In the film, projected onto a wall of the theatre space, a group of men pose for photographs in the bright, white light of the icy Kvitøya Island. Triumph and tragedy characterise the images. The men, a group of explorers on an expedition over the Antarctic, have become stranded. Their hydrogen balloon lies on the ice, deflated, and they have become trapped by the swift polar winter. They know they will die, but they also know that there must be a record. So, they turn to the camera.
Below this scene, a dancer and a musician are in conversation with each other and with the projected images. Each movement, each sound becomes a tool for reading, surfacing, and animating the story of these explorers. Through the act of performing the archive, we are able to activate and build upon its many parts.
On 5 August 2022, Brussels-based scenographer, filmmaker and long-time collaborator of William Kentridge, Sabine Theunissen screened her animated film Kvitøya at The Centre for the Less Good Idea.
Presented by SO | The Academy for the Less Good Idea the screening featured as part of the HOW | Showing the Making series which reveals the strategies, approaches and methods employed by artists in the making of their work. For her HOW, in addition to the screening and accompanying live performance by South African dancer, Thulani Chauke, and Benin-born percussionist, Angelo Moustapha, Theunissen provided insight into the making of the evocative and innovative Kvitøya through the sharing of her film-lecture, A Reversable Journey.
Theunissen’s HOW comes at the end of an intensive and generative workshop process at The Centre for the Less Good Idea titled Art, Archives and Performance, where artists, researchers and thinkers from across the globe – Brussels, France, Benin, Columbia, South Africa and more – came together to work through the body, through research and through a central photographic archive in order to better understand how we can enter and activate heavy and often-times controversial histories through the archive.
It’s fitting that Theunissen’s HOW closes the workshops, considering that it was one of her exercises for the Kvitøya process – that of assigning an archival image to each participant in order to generate a variety of artistic responses – that served as a central provocation and means of generating material for the Art, Archives and Performance workshop participants.
An expedition, a mystery
Kvitøya is freely inspired by the photographic documentation of the 1897 Polarex expedition in which three men set off to fly over the North Pole in a hydrogen balloon. The men, Nils Strindberg (a Swedish photographer, astronomist, physicist and violinist), Salomon Auguste Andrée (expedition leader and engineer) and Knut Fraenkel never returned. Their disappearance remained a mystery for over three decades until the remains of the expedition were discovered on White Island in August 1930. These included a diary and film rolls encased in a lightproof box.
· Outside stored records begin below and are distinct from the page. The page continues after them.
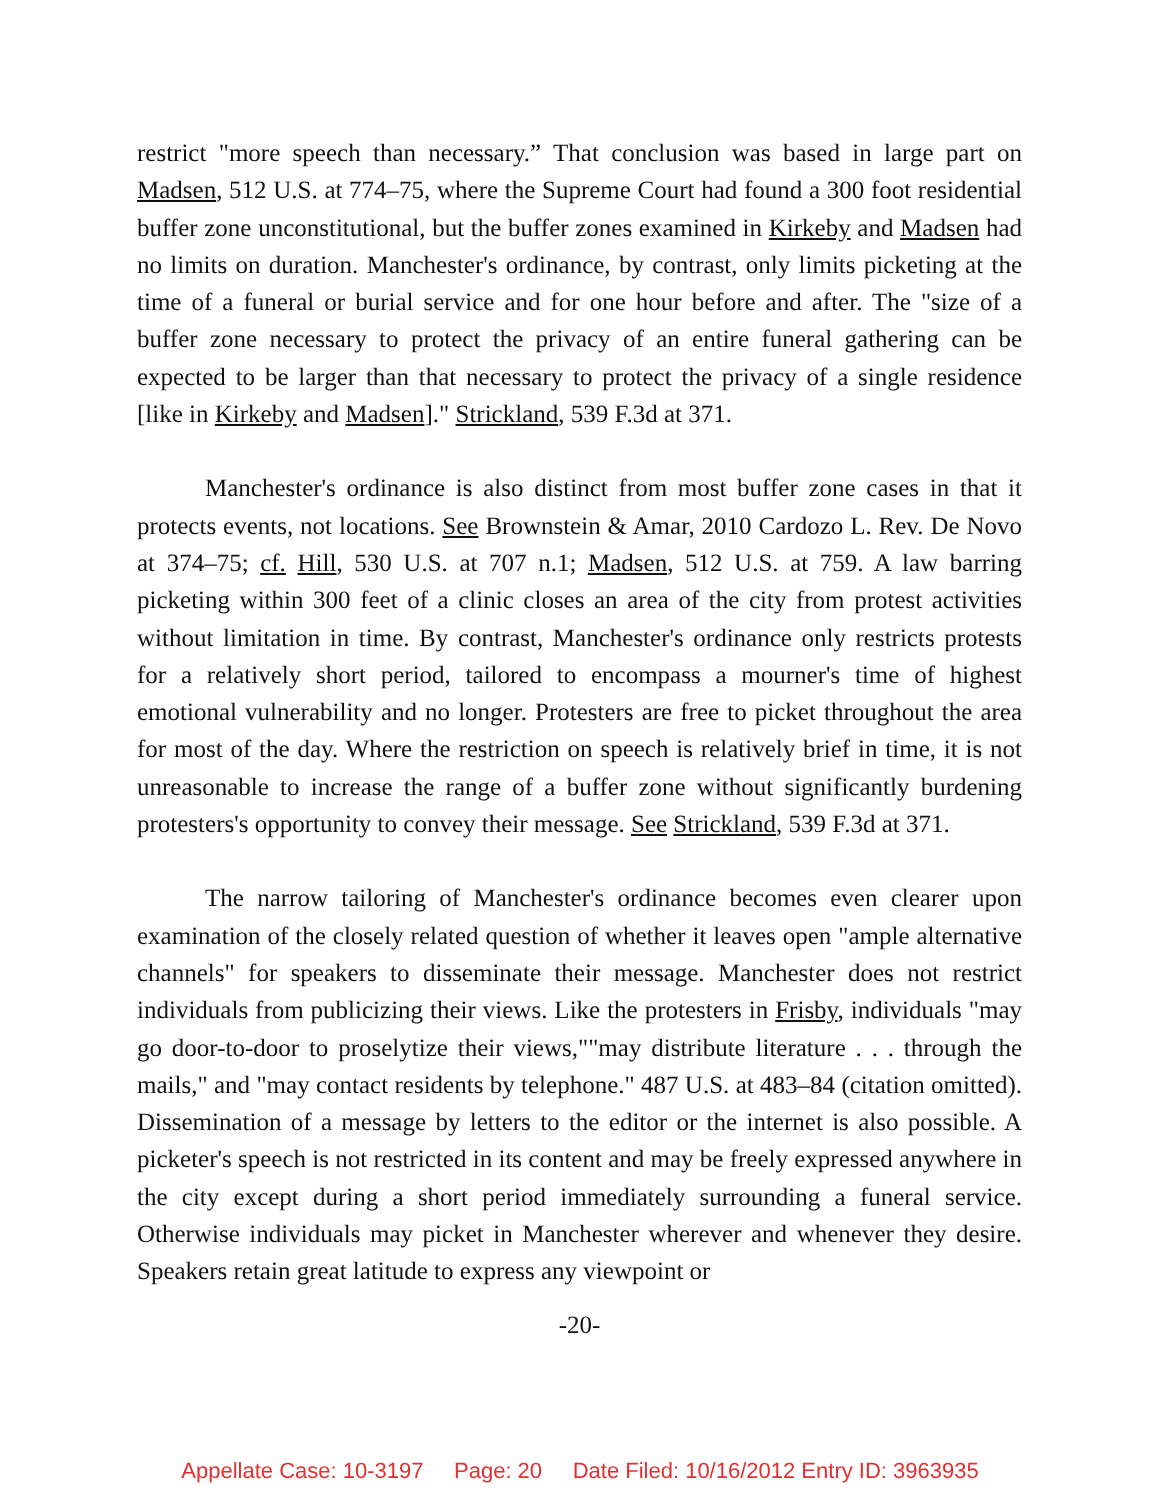restrict "more speech than necessary.” That conclusion was based in large part on Madsen, 512 U.S. at 774–75, where the Supreme Court had found a 300 foot residential buffer zone unconstitutional, but the buffer zones examined in Kirkeby and Madsen had no limits on duration. Manchester's ordinance, by contrast, only limits picketing at the time of a funeral or burial service and for one hour before and after. The "size of a buffer zone necessary to protect the privacy of an entire funeral gathering can be expected to be larger than that necessary to protect the privacy of a single residence [like in Kirkeby and Madsen]." Strickland, 539 F.3d at 371.
Manchester's ordinance is also distinct from most buffer zone cases in that it protects events, not locations. See Brownstein & Amar, 2010 Cardozo L. Rev. De Novo at 374–75; cf. Hill, 530 U.S. at 707 n.1; Madsen, 512 U.S. at 759. A law barring picketing within 300 feet of a clinic closes an area of the city from protest activities without limitation in time. By contrast, Manchester's ordinance only restricts protests for a relatively short period, tailored to encompass a mourner's time of highest emotional vulnerability and no longer. Protesters are free to picket throughout the area for most of the day. Where the restriction on speech is relatively brief in time, it is not unreasonable to increase the range of a buffer zone without significantly burdening protesters's opportunity to convey their message. See Strickland, 539 F.3d at 371.
The narrow tailoring of Manchester's ordinance becomes even clearer upon examination of the closely related question of whether it leaves open "ample alternative channels" for speakers to disseminate their message. Manchester does not restrict individuals from publicizing their views. Like the protesters in Frisby, individuals "may go door-to-door to proselytize their views,""may distribute literature . . . through the mails," and "may contact residents by telephone." 487 U.S. at 483–84 (citation omitted). Dissemination of a message by letters to the editor or the internet is also possible. A picketer's speech is not restricted in its content and may be freely expressed anywhere in the city except during a short period immediately surrounding a funeral service. Otherwise individuals may picket in Manchester wherever and whenever they desire. Speakers retain great latitude to express any viewpoint or
-20-
Appellate Case: 10-3197 Page: 20 Date Filed: 10/16/2012 Entry ID: 3963935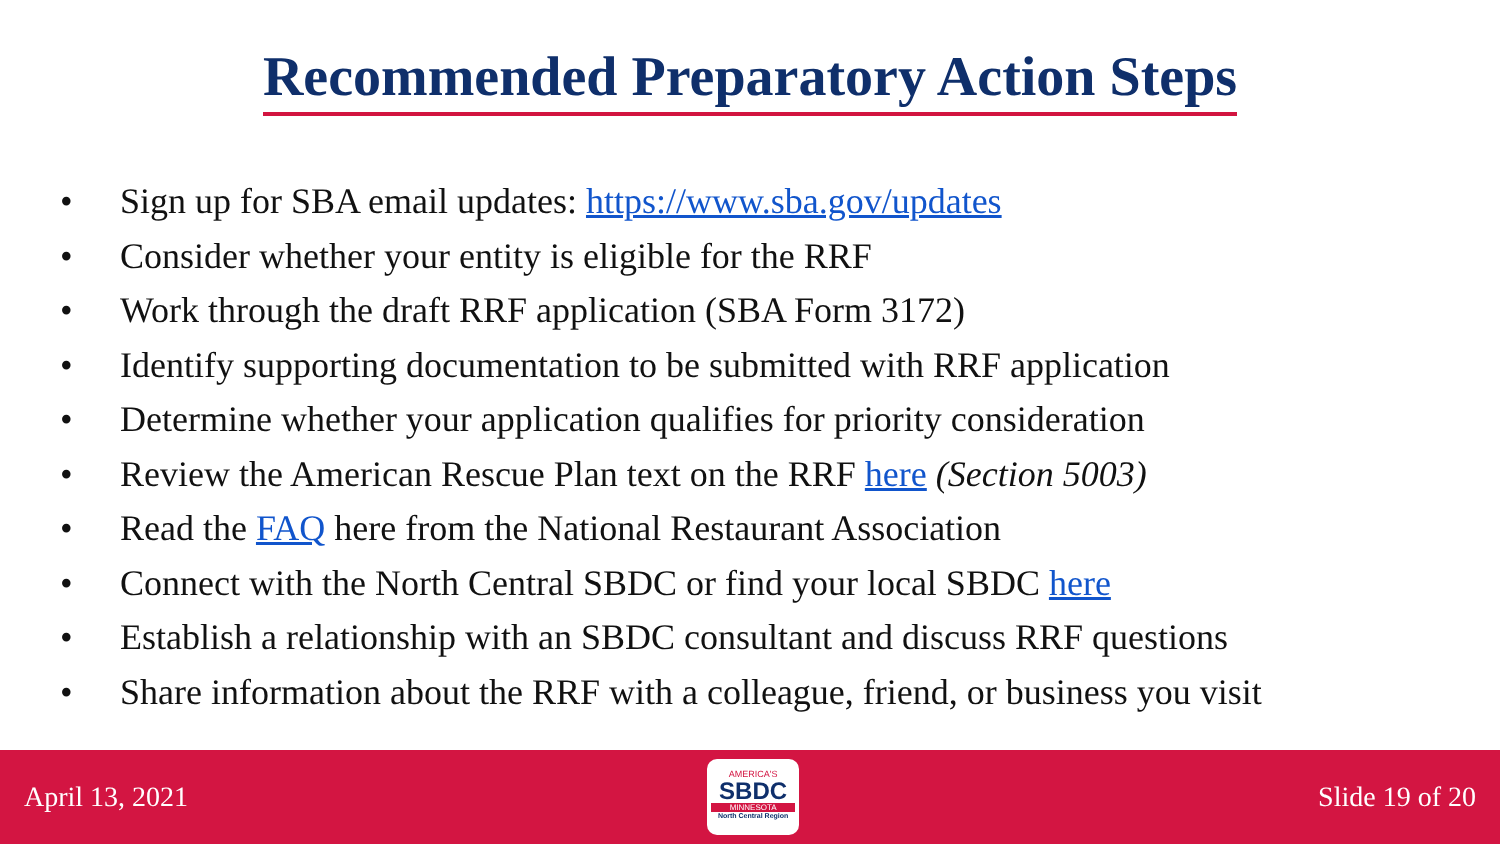Recommended Preparatory Action Steps
• Sign up for SBA email updates: https://www.sba.gov/updates
• Consider whether your entity is eligible for the RRF
• Work through the draft RRF application (SBA Form 3172)
• Identify supporting documentation to be submitted with RRF application
• Determine whether your application qualifies for priority consideration
• Review the American Rescue Plan text on the RRF here (Section 5003)
• Read the FAQ here from the National Restaurant Association
• Connect with the North Central SBDC or find your local SBDC here
• Establish a relationship with an SBDC consultant and discuss RRF questions
• Share information about the RRF with a colleague, friend, or business you visit
April 13, 2021
AMERICA'S
SBDC
MINNESOTA
North Central Region
Slide 19 of 20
Describing Kvitøya, Theunissen says, “Resolutely artisanal, the film is a tribute to the photographer of the expedition and his faith in Art. It twists the true story told by the diary found on White Island in 1931”. The title of the film “comes from a contraction between White Island and Black Box. The black box refers to the camera and photography, of course, but also to the sealed box keeping all the secrets and memories that will be revealed – a metaphor for Memory and Legacy.”
Surfacing and augmenting the photographic archive
Theunissen’s HOW is a performance lecture in two parts. The first is the guided lecture on the development of the project, A Reversable Journey – its challenges, tactics, tools and various stages of development. Following this is the screening of Kvitøya with live performance interventions from Chauke and Moustapha.
Through both parts of Theunissen’s HOW, we learn how the artist came to first pursue the project. From early incidental moments in Stockholm in 2017, where Theunissen began thinking about photography in the context of the museum and the museum as a kind of camera, to coming across a single black and white photograph of a deflating hot air balloon on the ice, sparking her interest in the Polarex Expedition of 1897.
But we are also able to gain a full and clear understanding of her artistic practice, her ways of working collaboratively, intuitively, using the intelligence of the hands, the cardboard model as a tool for seeing, performance as a means of reflection and augmentation, and collage as a form of collaborative reading or interpretation.
Ultimately, it is Theunissen’s rigour and research that creates access to the archive, but it is through the performances, collaborations, processes and methodologies held and facilitated by Theunissen that the archive is effectively animated and expanded upon.